▸ How to complete this task
Each line of the listing below that includes "Coffee" should be reported.

▸ Provided entries
┄┄┄┄┄┄
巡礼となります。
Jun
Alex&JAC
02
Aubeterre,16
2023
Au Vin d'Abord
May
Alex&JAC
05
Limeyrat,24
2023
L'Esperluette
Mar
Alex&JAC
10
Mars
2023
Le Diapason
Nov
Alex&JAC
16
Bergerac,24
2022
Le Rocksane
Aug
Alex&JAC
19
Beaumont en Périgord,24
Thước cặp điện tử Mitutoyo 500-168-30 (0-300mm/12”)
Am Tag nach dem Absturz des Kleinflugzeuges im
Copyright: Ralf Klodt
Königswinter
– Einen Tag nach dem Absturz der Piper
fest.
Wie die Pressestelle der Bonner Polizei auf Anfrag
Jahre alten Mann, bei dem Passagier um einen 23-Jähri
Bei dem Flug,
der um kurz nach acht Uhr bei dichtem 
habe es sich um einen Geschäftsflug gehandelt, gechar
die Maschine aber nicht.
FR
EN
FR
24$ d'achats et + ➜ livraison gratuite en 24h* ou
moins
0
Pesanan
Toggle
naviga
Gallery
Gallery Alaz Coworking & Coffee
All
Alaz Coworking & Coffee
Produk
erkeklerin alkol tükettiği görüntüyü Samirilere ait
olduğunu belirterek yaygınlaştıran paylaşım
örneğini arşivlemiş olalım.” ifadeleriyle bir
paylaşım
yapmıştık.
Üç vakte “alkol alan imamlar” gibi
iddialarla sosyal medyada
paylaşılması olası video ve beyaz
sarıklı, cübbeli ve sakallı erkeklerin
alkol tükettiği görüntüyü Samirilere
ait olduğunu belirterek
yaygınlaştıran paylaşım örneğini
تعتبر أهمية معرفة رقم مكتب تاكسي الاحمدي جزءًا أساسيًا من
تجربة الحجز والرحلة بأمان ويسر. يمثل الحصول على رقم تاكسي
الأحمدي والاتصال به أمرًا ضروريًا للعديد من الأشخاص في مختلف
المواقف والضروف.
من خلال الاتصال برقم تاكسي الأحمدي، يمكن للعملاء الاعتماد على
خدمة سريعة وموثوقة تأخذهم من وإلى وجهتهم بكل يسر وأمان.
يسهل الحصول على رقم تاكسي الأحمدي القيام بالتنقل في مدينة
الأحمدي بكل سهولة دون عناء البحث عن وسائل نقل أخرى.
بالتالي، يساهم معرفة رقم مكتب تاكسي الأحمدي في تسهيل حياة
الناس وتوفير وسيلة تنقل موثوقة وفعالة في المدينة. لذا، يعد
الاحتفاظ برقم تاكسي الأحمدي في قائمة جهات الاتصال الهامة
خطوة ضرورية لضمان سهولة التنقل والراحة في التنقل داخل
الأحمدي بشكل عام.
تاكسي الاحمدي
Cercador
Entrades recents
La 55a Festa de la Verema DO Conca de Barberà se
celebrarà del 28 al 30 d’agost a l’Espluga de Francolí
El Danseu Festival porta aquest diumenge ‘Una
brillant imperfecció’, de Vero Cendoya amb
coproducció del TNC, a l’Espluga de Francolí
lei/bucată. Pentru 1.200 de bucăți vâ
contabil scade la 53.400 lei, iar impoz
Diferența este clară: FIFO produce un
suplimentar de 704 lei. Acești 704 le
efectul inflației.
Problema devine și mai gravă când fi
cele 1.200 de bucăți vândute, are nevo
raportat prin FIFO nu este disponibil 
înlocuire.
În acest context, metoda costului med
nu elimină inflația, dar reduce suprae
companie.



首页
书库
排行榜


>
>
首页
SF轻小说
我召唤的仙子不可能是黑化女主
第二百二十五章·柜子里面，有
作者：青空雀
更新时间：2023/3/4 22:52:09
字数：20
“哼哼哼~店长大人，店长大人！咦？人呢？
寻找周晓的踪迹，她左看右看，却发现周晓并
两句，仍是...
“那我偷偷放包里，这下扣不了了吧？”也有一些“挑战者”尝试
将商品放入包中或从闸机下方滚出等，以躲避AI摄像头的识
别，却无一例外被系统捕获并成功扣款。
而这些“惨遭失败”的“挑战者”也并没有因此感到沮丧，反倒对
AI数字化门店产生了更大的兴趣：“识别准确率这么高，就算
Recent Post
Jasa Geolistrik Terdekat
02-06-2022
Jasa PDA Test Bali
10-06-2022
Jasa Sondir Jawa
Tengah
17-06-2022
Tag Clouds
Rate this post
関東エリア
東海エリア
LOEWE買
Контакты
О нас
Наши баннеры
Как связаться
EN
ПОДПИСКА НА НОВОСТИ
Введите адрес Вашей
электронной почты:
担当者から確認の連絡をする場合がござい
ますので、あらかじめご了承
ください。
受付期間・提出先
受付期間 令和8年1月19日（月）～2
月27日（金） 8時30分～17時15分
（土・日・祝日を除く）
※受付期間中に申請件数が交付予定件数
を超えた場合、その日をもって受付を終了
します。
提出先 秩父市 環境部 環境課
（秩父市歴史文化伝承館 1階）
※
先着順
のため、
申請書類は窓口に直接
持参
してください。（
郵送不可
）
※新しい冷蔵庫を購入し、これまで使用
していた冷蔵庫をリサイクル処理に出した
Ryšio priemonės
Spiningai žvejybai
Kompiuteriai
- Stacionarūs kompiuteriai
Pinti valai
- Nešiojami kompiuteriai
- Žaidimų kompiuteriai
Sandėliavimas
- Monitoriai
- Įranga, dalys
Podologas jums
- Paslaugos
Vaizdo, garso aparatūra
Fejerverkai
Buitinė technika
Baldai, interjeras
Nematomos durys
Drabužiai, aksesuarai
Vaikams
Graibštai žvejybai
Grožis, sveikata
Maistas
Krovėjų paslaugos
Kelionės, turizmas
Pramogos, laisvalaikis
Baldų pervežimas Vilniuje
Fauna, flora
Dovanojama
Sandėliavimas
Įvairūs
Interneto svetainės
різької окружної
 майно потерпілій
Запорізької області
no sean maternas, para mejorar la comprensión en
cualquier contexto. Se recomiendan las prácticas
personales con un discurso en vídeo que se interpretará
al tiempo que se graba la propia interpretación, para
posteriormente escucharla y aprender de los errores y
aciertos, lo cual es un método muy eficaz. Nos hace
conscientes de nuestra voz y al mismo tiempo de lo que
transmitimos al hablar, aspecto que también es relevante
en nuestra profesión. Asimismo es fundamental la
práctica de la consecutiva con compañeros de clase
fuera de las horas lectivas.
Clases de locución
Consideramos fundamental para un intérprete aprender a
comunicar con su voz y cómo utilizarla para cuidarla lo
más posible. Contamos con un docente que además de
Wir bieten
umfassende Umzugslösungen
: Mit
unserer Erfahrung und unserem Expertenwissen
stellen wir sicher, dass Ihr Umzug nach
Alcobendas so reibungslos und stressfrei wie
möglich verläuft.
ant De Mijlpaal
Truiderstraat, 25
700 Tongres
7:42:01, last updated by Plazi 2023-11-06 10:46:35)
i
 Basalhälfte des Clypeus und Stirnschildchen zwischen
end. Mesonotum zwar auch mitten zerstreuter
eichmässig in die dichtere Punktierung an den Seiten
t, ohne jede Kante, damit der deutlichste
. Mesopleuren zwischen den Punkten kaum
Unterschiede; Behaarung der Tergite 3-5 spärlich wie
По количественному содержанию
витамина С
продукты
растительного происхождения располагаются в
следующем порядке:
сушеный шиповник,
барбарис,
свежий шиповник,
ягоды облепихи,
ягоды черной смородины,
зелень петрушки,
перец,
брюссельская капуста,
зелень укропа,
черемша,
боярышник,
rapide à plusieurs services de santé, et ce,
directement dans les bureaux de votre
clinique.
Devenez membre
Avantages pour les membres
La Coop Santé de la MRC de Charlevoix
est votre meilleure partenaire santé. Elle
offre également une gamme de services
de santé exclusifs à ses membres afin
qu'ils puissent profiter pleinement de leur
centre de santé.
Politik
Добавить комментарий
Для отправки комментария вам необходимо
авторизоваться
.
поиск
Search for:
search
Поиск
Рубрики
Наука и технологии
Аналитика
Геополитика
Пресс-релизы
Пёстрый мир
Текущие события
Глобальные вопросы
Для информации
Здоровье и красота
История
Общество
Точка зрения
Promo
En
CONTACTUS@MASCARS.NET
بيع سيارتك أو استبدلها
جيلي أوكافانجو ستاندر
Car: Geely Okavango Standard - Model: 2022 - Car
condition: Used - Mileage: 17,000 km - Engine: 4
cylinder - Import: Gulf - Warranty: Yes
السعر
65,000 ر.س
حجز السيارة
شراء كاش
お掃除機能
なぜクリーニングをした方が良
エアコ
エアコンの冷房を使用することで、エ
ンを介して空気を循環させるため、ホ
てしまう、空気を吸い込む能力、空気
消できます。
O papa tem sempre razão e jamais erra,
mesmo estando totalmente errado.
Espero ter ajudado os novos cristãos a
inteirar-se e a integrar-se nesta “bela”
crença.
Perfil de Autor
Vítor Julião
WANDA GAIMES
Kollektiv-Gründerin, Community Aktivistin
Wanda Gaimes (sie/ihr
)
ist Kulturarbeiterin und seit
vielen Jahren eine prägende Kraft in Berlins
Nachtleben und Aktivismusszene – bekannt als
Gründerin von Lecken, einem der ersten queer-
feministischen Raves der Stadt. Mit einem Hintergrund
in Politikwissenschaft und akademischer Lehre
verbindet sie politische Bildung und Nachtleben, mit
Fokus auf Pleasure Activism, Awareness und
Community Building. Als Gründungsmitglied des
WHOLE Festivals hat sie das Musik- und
┄┄┄┄┄┄
▸ Solution for this problem
Gallery Alaz Coworking & Coffee
Alaz Coworking & Coffee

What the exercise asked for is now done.